陈力就列:施展才力,根据自己之所能以就位。
谆谆然:恳切教诲的样子。
移:转移。
守其祭祀:保持祖庙的祭祀不断,也就是保持智氏的宗族不被灭亡。
犹越人视秦人之肥瘠:春秋时代越秦两国相距遥远,中间又隔着辽阔的楚国。因此,相互关系不多,彼此也不太关心。
悻悻(xìng):恼怒的样子。
蛬(tiǎn):厚着脸皮。
【译文】
士人君子要建立功名,侍奉主人,既然被称作知己,那就应当竭尽智谋,诚恳地加以劝告,巧妙地加以开导,在祸患还未显露时就消除它。在动乱发生之前保住社会的治安,使自己不受损害,主人没有危险。活着是著名的忠臣,死后做高尚的鬼魂,流芳百世,照耀史册,这才是完美的士人。如果遇到知己,不能拯救危难于动乱之前,而在事情失败之后才去献身自尽,沽名钓誉,迷惑世人,夸耀于社会,这在君子看来,都是不足取的。

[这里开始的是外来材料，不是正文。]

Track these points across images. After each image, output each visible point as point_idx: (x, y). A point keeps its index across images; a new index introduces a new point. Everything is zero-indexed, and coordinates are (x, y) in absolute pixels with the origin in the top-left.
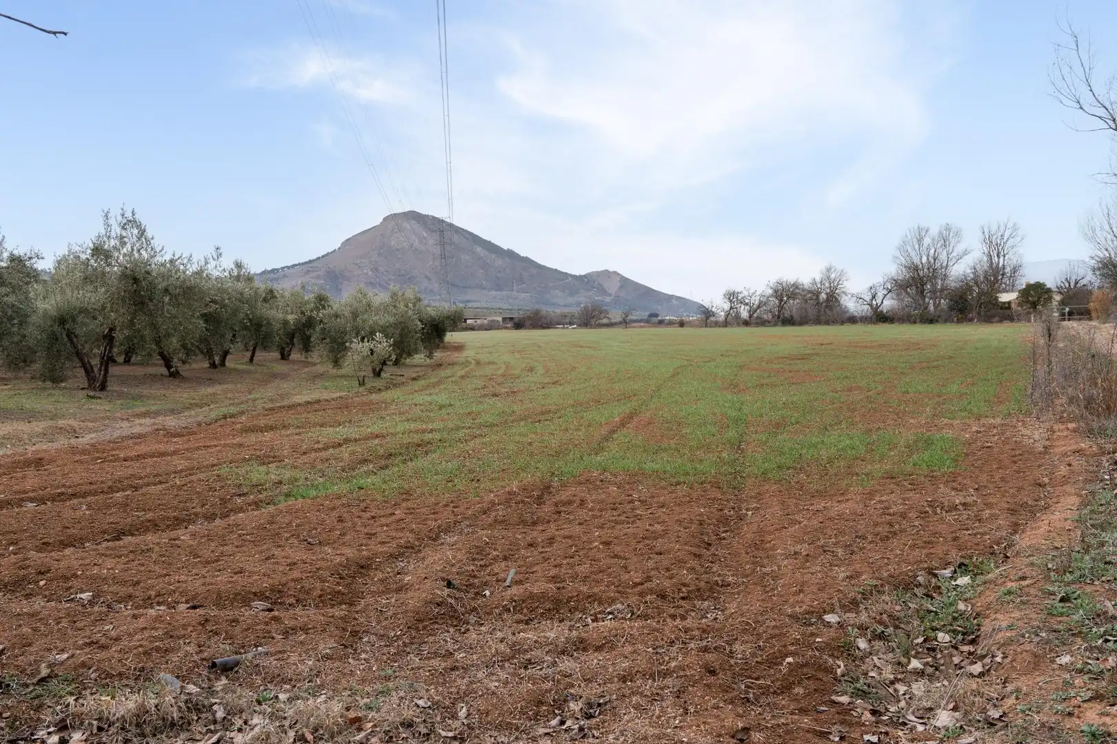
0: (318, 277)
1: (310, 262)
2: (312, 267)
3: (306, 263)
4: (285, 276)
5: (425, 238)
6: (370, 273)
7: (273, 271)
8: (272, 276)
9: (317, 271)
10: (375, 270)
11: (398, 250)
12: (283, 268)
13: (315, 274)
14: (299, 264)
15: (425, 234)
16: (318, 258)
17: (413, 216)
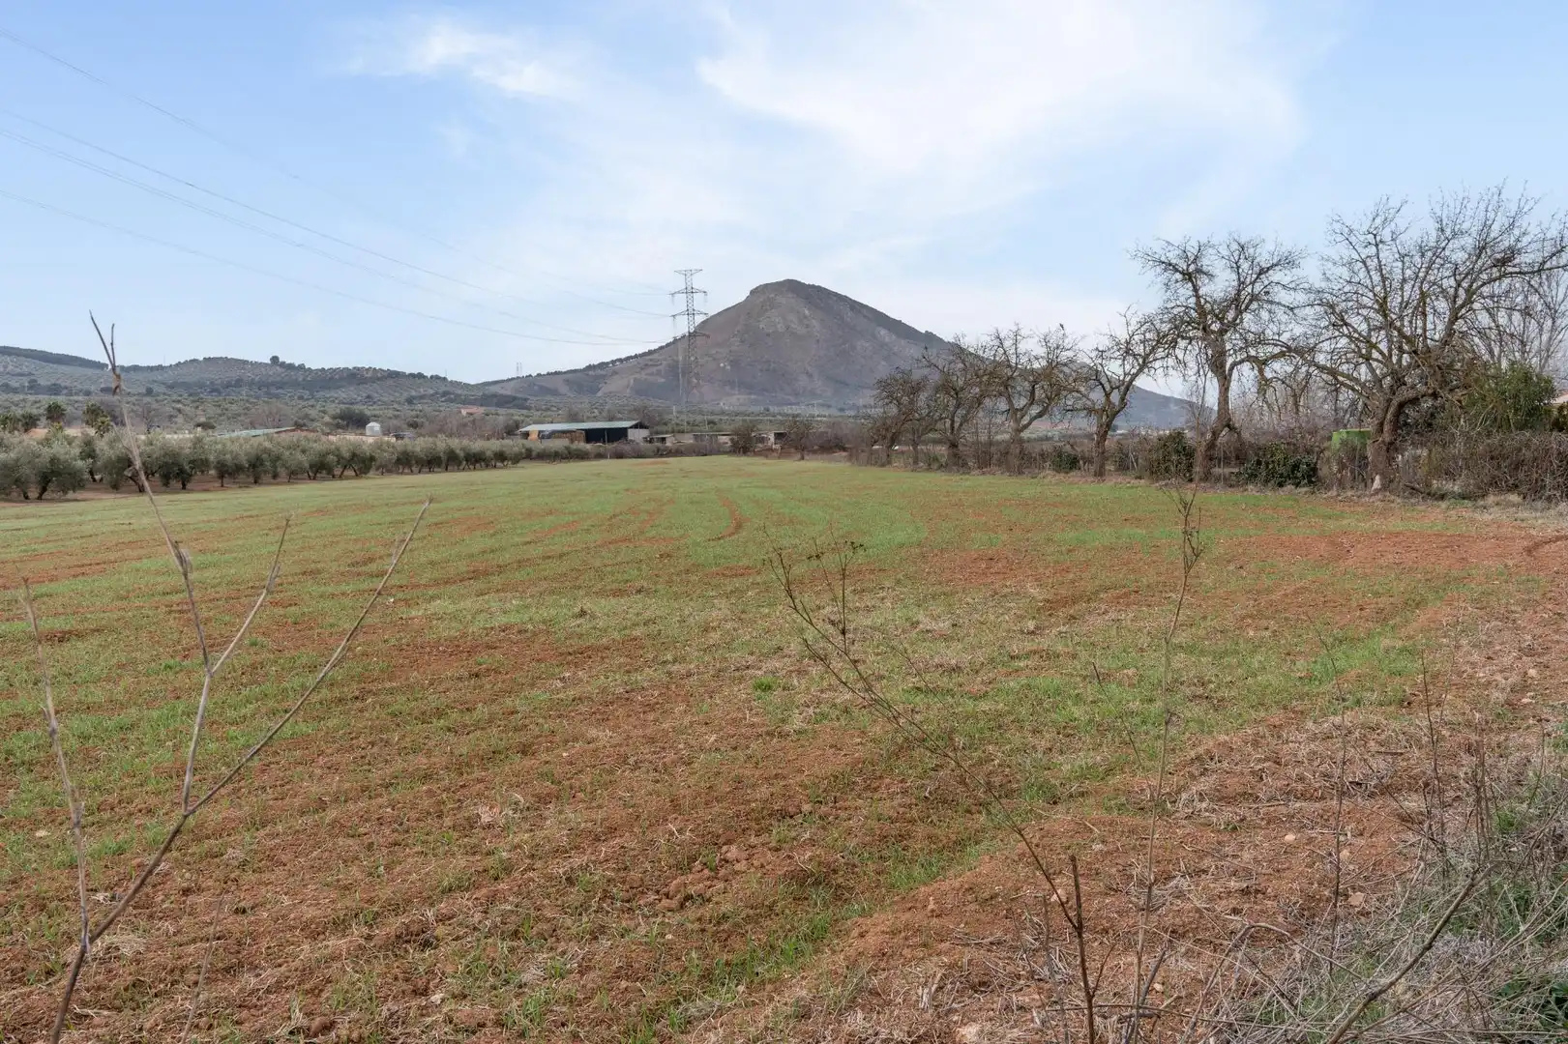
0: (659, 373)
1: (650, 352)
2: (651, 360)
3: (644, 354)
4: (615, 373)
5: (805, 317)
6: (729, 367)
7: (603, 365)
8: (599, 372)
9: (657, 365)
10: (735, 363)
11: (768, 335)
12: (613, 362)
13: (654, 370)
14: (636, 356)
15: (807, 312)
16: (661, 348)
17: (792, 287)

我曾经因此评论过豫让。豫让做智伯的家臣,等到赵襄子杀了智伯,豫让为他报仇,名声显赫,即使是平民百姓,也没有一个不知道他是忠臣义士的。唉!豫让的死当然可以称为忠了,可惜,在怎样死的方式上还有不忠的表现。为什么呢?看他漆身吞炭,对他朋友说:“我做的事情都特别难,我是想用这种做法使天下后世做臣子而怀有二心的人感到羞愧。”这能说他不忠吗?等看到他连续三次跳起来,用剑来刺赵襄子的衣服,赵襄子责备他不为中行氏而死,却单单为智伯而死的时候,豫让回答说:“中行氏像对待一般人那样对待我,所以我就要像一般人那样去报答他;智伯把我当国士对待,所以我就要像国士一样报答他。”就此而论,豫让就有不足之处了。段规侍奉韩康子,任章侍奉魏献子,并没有听说待他们如同国士,可是段规、任章却尽力劝说他们的主人顺从智伯的无理要求,割给智伯土地,使他志气骄盛,从而使他更快地灭亡。郗疵侍奉智伯,智伯也没有待他如同国士,可是郗疵却能洞察韩、魏的企图来劝谏智伯。虽然智伯不采纳他的意见以至于灭亡,但是郗疵的智谋忠告,已经是无愧于心了。豫让既然自己认为智伯待他如同国士了,所谓国士,是为国家济困扶危的人。当智伯对土地贪得无厌之日,放纵情欲,荒淫暴虐之时,作为豫让,正应竭力来尽自己的职责,耐心地劝谏自己的主人说:“诸侯大夫应各自安心守着自己分内的土地,不要互相侵夺,这是自古以来的规矩。如今,无缘无故地向人家索取土地,人家不给,就要产生忿恨之心;人家给了,就产生骄横之心。忿恨必然会引起争斗,争斗必然会失败;骄横必然傲视一切,傲视一切必然导致灭亡。”非常耐心诚恳地劝谏,一次不听,再来第二次,第二次不听,再来第三次,第三次劝谏还不听从,再把那伏剑而死的行动安排在这个时候。这样一来,智伯虽然顽固愚昧,但受至诚之心的感动,也许会重新醒悟,从而与韩、魏讲和,解除赵国的围困,保全智氏的宗族,使他们能香火不断,延续不绝。假如这样,豫让虽死犹生,难道不胜过斩衣而死吗?但豫让在那时,竟连一句开导主人,使他醒悟的话都没说。看着智伯的危亡,就像越人远远地看秦人的肥瘦一样。袖手旁观,坐待成败,国士的报答竟然能像这个样子吗?直到智伯已死,才压抑不住愤怒的血气,甘心情愿地加入刺客的行列,这有什么可以值得称道的呢?有什么可以值得称道的呢?
虽然,用国士的标准来评价豫让,豫让的确是不配的了。可是同那些早晨还是仇敌,晚上就变成了君臣,厚着脸皮自以为得意的人相比,他们又都是豫让的罪人了。唉!